INFORMATION SHOWN:
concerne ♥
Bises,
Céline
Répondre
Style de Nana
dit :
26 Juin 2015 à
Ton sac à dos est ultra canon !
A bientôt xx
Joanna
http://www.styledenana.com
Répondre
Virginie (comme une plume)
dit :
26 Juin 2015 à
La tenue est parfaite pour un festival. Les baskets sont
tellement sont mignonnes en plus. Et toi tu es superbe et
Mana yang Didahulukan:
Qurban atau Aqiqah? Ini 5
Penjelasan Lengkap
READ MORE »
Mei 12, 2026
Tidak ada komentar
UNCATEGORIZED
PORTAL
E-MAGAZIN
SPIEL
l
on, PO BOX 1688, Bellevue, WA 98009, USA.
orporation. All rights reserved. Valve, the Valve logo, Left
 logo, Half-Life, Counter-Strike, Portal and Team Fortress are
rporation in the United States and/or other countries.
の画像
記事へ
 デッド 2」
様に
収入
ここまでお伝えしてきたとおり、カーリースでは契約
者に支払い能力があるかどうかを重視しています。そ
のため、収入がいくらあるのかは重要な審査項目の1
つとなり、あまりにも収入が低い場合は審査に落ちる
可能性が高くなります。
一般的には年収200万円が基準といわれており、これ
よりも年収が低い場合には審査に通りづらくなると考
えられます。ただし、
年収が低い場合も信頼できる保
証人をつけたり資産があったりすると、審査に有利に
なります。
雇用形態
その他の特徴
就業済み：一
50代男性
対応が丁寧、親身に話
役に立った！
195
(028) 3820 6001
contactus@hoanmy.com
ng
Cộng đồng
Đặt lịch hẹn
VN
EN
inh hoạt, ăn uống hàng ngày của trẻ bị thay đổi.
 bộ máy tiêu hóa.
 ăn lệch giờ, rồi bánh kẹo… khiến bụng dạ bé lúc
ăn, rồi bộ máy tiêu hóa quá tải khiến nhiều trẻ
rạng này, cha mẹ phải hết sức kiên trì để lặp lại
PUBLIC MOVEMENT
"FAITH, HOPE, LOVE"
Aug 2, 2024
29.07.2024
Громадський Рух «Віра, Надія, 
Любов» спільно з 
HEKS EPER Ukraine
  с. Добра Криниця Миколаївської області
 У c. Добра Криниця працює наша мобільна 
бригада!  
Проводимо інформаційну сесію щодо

WORK ORDER:
Give back the entire listing, line for line, exactly as it stands.

EXERCISE SOLUTION:
concerne ♥
Bises,
Céline
Répondre
Style de Nana
dit :
26 Juin 2015 à
Ton sac à dos est ultra canon !
A bientôt xx
Joanna
http://www.styledenana.com
Répondre
Virginie (comme une plume)
dit :
26 Juin 2015 à
La tenue est parfaite pour un festival. Les baskets sont
tellement sont mignonnes en plus. Et toi tu es superbe et
Mana yang Didahulukan:
Qurban atau Aqiqah? Ini 5
Penjelasan Lengkap
READ MORE »
Mei 12, 2026
Tidak ada komentar
UNCATEGORIZED
PORTAL
E-MAGAZIN
SPIEL
l
on, PO BOX 1688, Bellevue, WA 98009, USA.
orporation. All rights reserved. Valve, the Valve logo, Left
 logo, Half-Life, Counter-Strike, Portal and Team Fortress are
rporation in the United States and/or other countries.
の画像
記事へ
 デッド 2」
様に
収入
ここまでお伝えしてきたとおり、カーリースでは契約
者に支払い能力があるかどうかを重視しています。そ
のため、収入がいくらあるのかは重要な審査項目の1
つとなり、あまりにも収入が低い場合は審査に落ちる
可能性が高くなります。
一般的には年収200万円が基準といわれており、これ
よりも年収が低い場合には審査に通りづらくなると考
えられます。ただし、
年収が低い場合も信頼できる保
証人をつけたり資産があったりすると、審査に有利に
なります。
雇用形態
その他の特徴
就業済み：一
50代男性
対応が丁寧、親身に話
役に立った！
195
(028) 3820 6001
contactus@hoanmy.com
ng
Cộng đồng
Đặt lịch hẹn
VN
EN
inh hoạt, ăn uống hàng ngày của trẻ bị thay đổi.
 bộ máy tiêu hóa.
 ăn lệch giờ, rồi bánh kẹo… khiến bụng dạ bé lúc
ăn, rồi bộ máy tiêu hóa quá tải khiến nhiều trẻ
rạng này, cha mẹ phải hết sức kiên trì để lặp lại
PUBLIC MOVEMENT
"FAITH, HOPE, LOVE"
Aug 2, 2024
29.07.2024
Громадський Рух «Віра, Надія, 
Любов» спільно з 
HEKS EPER Ukraine
  с. Добра Криниця Миколаївської області
 У c. Добра Криниця працює наша мобільна 
бригада!  
Проводимо інформаційну сесію щодо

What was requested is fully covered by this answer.